== Required work ==
1. In the article on talent acquisition goals for insurance organizations, copy the passage from "November 7, 2022" up to and including "the cold calls.".
2. In the article on talent acquisition goals for insurance organizations, how many job requisitions are internal recruiters at some of the largest independent agencies consistently working on?

November 7, 2022
9 Talent Acquisition Goals for Insurance Organizations in 2023
by Mary Newgard
Sourcing is the number one problem most insurance organizations tell me they have with recruiting. While finding candidates is important, that’s like saying your company’s revenue will grow if you get more prospective clients. We all know there’s a lot more to the equation than cranking up the cold calls.
To achieve meet your 2023 hiring goals, I recommend using what works in sales and service for recruiting. Below are ways you might look at to help you run your business more successfully. It can also be applied to talent acquisition.
1) Create Efficiencies
How do you determine if your recruiting is efficient? Do you use data or feelings? Numbers are the only way to optimize your process. Data examples include:
- Number of openings and hires
- Average time open
- Candidate database growth
- New hire compensation
- Recruiting costs
2) Expand Initiatives Enterprise-Wide
Is your company’s recruiting proactive or reactive? Reactive is common for most insurance organizations but not a good approach. Consistent, company-wide talent management starts with:
- Monthly discussions among executives about talent acquisition
- Collaboration between hiring managers to share information, successes, and best practices
- Talent acquisition/HRs can become more consultative versus transactional
3) Build Communication Cross Channels
When you elevate discussions about talent acquisition these benefits emerge:
- Hiring managers feel more supported by HR and Operations
- The candidate experience improves
- Career opportunity engages increases
4) Define & Refine Roles
Did you know some of the largest independent agencies have their internal recruiters consistently working on 50-70 job requisitions? That volume is insane and unsustainable.
- Hire more internal recruiters to reduce workloads
- Create specialists for each part of the process
- Segment teams to manage workflow
- Leverage technology (ATS and HRIS systems) to build a meaningful candidate database
5) Process Consistency
The president of 400-person independent insurance agency said, “We do such a great job hunting and dragging new business opportunities in the door, turning them into clients, onboarding, and managing them. Why can’t we do that with employees?”

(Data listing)
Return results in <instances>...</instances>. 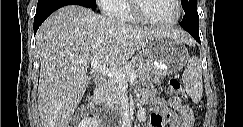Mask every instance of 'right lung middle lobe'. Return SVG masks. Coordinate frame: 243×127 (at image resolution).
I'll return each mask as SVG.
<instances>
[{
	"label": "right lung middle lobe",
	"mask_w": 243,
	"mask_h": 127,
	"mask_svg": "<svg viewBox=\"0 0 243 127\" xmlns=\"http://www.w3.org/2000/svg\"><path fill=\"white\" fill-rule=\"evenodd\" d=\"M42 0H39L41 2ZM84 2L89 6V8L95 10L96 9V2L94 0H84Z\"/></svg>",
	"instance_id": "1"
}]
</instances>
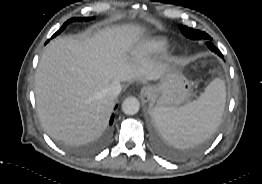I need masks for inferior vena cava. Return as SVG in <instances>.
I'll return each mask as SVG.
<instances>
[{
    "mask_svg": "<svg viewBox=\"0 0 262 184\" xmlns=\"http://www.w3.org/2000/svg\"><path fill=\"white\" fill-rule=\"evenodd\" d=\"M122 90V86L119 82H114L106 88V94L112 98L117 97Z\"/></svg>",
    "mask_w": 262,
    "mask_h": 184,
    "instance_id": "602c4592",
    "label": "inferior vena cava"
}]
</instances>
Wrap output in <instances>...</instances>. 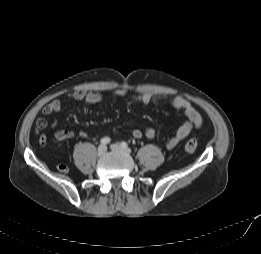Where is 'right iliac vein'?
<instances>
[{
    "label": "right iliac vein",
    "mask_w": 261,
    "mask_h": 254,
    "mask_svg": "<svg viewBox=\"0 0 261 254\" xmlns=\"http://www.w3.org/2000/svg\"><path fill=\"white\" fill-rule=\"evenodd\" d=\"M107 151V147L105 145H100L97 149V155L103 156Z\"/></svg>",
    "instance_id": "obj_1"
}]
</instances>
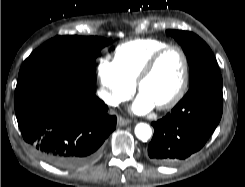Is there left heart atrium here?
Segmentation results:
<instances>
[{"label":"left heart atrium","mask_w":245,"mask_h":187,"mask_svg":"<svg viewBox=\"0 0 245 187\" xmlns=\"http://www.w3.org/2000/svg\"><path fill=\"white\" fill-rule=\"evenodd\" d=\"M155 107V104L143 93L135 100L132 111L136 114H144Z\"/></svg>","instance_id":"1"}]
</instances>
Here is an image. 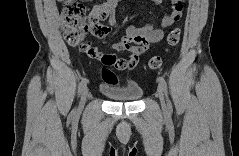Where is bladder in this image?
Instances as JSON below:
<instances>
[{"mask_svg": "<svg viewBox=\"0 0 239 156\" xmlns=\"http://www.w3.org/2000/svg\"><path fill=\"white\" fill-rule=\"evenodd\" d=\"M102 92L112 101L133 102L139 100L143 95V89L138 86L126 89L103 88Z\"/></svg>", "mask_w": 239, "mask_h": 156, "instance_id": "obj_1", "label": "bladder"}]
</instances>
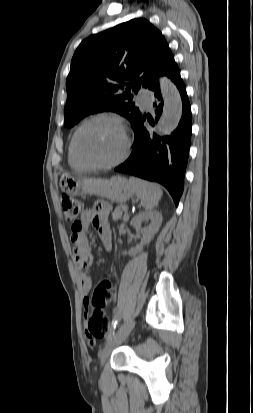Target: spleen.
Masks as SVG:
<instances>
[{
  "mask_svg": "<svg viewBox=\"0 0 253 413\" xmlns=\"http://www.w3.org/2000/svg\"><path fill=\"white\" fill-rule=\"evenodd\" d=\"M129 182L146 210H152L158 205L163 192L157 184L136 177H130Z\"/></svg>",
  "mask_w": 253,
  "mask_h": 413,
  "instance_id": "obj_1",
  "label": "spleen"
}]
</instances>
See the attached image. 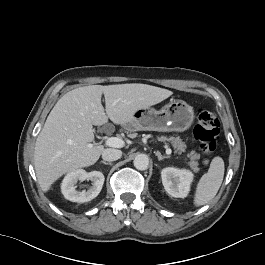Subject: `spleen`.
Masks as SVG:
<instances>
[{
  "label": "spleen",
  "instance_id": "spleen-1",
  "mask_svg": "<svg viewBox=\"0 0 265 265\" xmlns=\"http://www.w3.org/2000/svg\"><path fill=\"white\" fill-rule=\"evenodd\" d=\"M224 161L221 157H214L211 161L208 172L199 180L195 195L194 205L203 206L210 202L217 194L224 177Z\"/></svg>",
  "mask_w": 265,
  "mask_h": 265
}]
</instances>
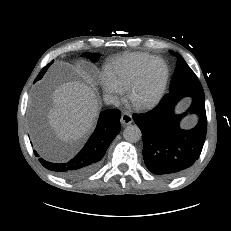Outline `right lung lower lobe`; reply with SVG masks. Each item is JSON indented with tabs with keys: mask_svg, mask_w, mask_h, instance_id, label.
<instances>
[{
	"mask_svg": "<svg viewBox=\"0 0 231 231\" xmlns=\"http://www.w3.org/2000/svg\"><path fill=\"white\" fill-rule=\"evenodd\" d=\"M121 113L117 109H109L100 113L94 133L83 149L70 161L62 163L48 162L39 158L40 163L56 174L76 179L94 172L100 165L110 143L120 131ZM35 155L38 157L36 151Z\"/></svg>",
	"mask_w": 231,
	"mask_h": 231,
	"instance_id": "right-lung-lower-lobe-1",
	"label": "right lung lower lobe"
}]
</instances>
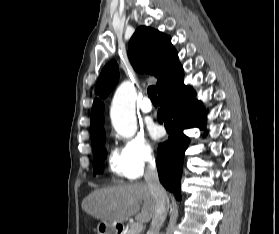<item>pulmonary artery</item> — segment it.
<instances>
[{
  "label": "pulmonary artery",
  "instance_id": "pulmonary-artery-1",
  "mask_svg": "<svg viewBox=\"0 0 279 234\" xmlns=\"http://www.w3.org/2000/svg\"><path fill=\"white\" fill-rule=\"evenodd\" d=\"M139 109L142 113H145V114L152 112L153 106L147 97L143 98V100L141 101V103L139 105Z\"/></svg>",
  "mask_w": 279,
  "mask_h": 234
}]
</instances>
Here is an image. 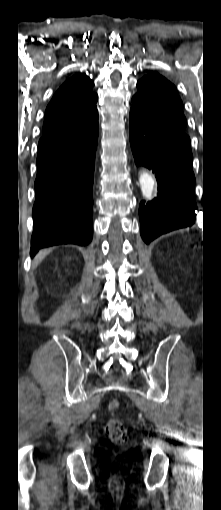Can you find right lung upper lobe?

== Solution list ==
1.
November 7, 2022
9 Talent Acquisition Goals for Insurance Organizations in 2023
by Mary Newgard
Sourcing is the number one problem most insurance organizations tell me they have with recruiting. While finding candidates is important, that’s like saying your company’s revenue will grow if you get more prospective clients. We all know there’s a lot more to the equation than cranking up the cold calls.

2. They consistently work on 50-70 job requisitions.